What to work on: Copy out the entire listing, keeping each line exactly as it is.

══ Exercise data ══

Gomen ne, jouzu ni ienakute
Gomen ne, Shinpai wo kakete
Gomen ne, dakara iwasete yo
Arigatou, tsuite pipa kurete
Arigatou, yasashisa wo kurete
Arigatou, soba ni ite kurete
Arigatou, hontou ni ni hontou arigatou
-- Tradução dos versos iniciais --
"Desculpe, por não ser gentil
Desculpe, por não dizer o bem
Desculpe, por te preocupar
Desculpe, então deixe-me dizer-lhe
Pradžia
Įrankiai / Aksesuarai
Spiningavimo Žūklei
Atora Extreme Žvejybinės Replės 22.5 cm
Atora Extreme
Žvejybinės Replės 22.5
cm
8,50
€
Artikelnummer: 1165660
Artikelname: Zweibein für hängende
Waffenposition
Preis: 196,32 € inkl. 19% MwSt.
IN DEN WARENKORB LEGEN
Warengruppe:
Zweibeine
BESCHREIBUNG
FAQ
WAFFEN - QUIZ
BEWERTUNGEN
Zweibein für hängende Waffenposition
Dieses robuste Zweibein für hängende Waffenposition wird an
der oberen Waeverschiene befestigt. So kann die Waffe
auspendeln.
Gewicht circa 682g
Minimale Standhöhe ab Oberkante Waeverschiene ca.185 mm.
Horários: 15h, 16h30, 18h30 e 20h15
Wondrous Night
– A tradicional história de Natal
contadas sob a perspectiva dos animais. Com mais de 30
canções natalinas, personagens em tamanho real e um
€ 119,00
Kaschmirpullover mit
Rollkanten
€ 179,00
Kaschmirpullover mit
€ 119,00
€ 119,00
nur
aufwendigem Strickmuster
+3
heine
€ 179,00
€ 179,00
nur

═══

Solution for this task:
Gomen ne, jouzu ni ienakute
Gomen ne, Shinpai wo kakete
Gomen ne, dakara iwasete yo
Arigatou, tsuite pipa kurete
Arigatou, yasashisa wo kurete
Arigatou, soba ni ite kurete
Arigatou, hontou ni ni hontou arigatou
-- Tradução dos versos iniciais --
"Desculpe, por não ser gentil
Desculpe, por não dizer o bem
Desculpe, por te preocupar
Desculpe, então deixe-me dizer-lhe
Pradžia
Įrankiai / Aksesuarai
Spiningavimo Žūklei
Atora Extreme Žvejybinės Replės 22.5 cm
Atora Extreme
Žvejybinės Replės 22.5
cm
8,50
€
Artikelnummer: 1165660
Artikelname: Zweibein für hängende
Waffenposition
Preis: 196,32 € inkl. 19% MwSt.
IN DEN WARENKORB LEGEN
Warengruppe:
Zweibeine
BESCHREIBUNG
FAQ
WAFFEN - QUIZ
BEWERTUNGEN
Zweibein für hängende Waffenposition
Dieses robuste Zweibein für hängende Waffenposition wird an
der oberen Waeverschiene befestigt. So kann die Waffe
auspendeln.
Gewicht circa 682g
Minimale Standhöhe ab Oberkante Waeverschiene ca.185 mm.
Horários: 15h, 16h30, 18h30 e 20h15
Wondrous Night
– A tradicional história de Natal
contadas sob a perspectiva dos animais. Com mais de 30
canções natalinas, personagens em tamanho real e um
€ 119,00
Kaschmirpullover mit
Rollkanten
€ 179,00
Kaschmirpullover mit
€ 119,00
€ 119,00
nur
aufwendigem Strickmuster
+3
heine
€ 179,00
€ 179,00
nur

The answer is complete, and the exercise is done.